Maintenant, elles sont complètement intégrées. Elles n’ont pas de statut, mais elles ont un permis de travail. Il faut une reconnaissance de leur travail, affirme-t-elle.

Je suis très heureux de leur travail, a d’ailleurs affirmé François Legault, en conférence de presse, tout en ajoutant que le Québec est chanceux de compter sur ces personnes.

Mais il y a des règles, a-t-il spécifié, en renvoyant ce sujet sur la table du gouvernement fédéral.

Je pense que c’est important de respecter les règles.

En effet, à proprement parler, le dossier des demandeurs d’asile n’est pas une compétence de Québec. En réalité, c’est un tribunal administratif indépendant, la Commission de l’immigration et du statut de réfugié du Canada, qui analyse ces demandes.

Une députée demande un PEQ-santé

Des voix s’élèvent néanmoins pour que Québec et Ottawa agissent afin que ces immigrants puissent obtenir une résidence permanente.

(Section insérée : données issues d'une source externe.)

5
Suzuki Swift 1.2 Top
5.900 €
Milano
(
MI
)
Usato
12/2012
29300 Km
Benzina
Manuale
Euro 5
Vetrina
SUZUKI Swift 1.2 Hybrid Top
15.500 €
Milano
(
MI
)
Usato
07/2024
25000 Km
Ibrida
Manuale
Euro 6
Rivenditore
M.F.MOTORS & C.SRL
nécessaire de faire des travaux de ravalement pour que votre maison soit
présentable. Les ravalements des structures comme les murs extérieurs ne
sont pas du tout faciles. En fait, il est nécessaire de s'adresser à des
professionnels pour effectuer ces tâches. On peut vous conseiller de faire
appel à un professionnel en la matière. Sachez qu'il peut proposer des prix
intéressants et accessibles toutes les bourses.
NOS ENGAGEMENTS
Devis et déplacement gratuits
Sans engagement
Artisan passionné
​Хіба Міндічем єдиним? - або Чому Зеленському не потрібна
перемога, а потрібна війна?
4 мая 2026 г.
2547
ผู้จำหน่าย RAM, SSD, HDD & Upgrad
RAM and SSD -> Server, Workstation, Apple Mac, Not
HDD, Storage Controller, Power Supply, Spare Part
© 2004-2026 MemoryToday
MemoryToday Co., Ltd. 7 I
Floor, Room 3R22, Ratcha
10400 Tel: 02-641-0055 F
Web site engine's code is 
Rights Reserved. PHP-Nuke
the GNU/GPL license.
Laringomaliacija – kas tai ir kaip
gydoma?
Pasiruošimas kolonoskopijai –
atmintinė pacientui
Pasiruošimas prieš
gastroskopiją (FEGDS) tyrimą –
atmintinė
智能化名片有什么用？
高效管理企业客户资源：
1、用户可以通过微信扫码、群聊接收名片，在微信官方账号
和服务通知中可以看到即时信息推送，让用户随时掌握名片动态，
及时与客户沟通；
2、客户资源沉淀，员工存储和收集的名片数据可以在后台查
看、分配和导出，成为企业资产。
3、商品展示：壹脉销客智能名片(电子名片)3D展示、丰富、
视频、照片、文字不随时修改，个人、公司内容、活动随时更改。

La semaine passée, la députée provinciale indépendante Catherine Fournier avait présenté une motion pour que Québec reconnaisse la contribution de ces demandeurs d’asile durant cette crise, tout en demandant à Ottawa de régulariser rapidement leur statut.

Soutenu par des partis d’opposition, ce texte a néanmoins été rejeté par le gouvernement.

L’ex-élue péquiste revient à la charge, en proposant au ministre de l’Immigration, Simon Jolin-Barrette, de créer un PEQ-santé, à l’image du Programme de l’expérience québécoise existant, qui permettrait une voie rapide vers l’immigration permanente, pour tous ceux qui agissent principalement comme préposés aux bénéficiaires.

Québec, assure-t-elle, pourrait délivrer un certificat de sélection (CSQ). Ça aurait une valeur symbolique, même si, ensuite, c’est à Ottawa de délivrer la résidence permanente, affirme Catherine Fournier.

L’émission hypothétique d’un CSQ n’a aucune influence sur le résultat du processus fédéral, soutient de son côté le porte-parole du ministre Jolin-Barrette, Marc-André Gosselin.

La moindre des choses, ce sera de reconnaître le travail de ces personnes qui risquent leur vie pour sauver des vies. Elles sont intégrées, sauvent des vies et répondent aux besoins de main-d’oeuvre.

De son côté, Ottawa pourrait avoir un geste humanitaire, avance le président de l’Association québécoise des avocats en droit de l’immigration, Guillaume Cliche-Rivard.

Ce dernier, qui a adressé au gouvernement Trudeau une lettre ouverte signée par plus d’une centaine d’avocats, exhorte ainsi Ottawa à se pencher sur l’étude des demandes d’immigration de ces travailleurs essentiels.

On demande un geste, un traitement accéléré pour remercier, reconnaître la contribution de ces personnes durant cette crise, lance-t-il.

À notre tour, ne serait-il pas grand temps de leur faire part de notre gratitude, de régulariser leur statut et de reconnaître formellement leur contribution à notre société? À notre tour, ne serait-il pas temps de sortir nos anges gardiens de l’enfer causé par l’incertitude liée à leur avenir et à celui de leurs enfants?

Ottawa réticent sans l’appui de Québec

Du côté d’Ottawa, en coulisses, des discussions ont lieu au plus haut sommet du gouvernement à ce sujet, a appris Radio-Canada.

Le dossier serait cependant très complexe. Il faudrait par exemple définir dans un premier temps les personnes qui pourraient avoir accès à un éventuel programme visant à régulariser plus rapidement leur statut.

Par ailleurs, puisque Québec et Ottawa ont une entente de longue date concernant l’immigration, le gouvernement Trudeau serait réticent à avancer sur ce terrain, même s’il en a les moyens, sans l’appui formel de l’équipe de François Legault.

Officiellement, le gouvernement Trudeau ne s’avance pas, mais assure être profondément reconnaissant à l’égard du dévouement, de l’engagement et du courage de ces travailleurs de première ligne du secteur de la santé [qui] jouent un rôle essentiel dans le maintien des services de santé des Canadiens.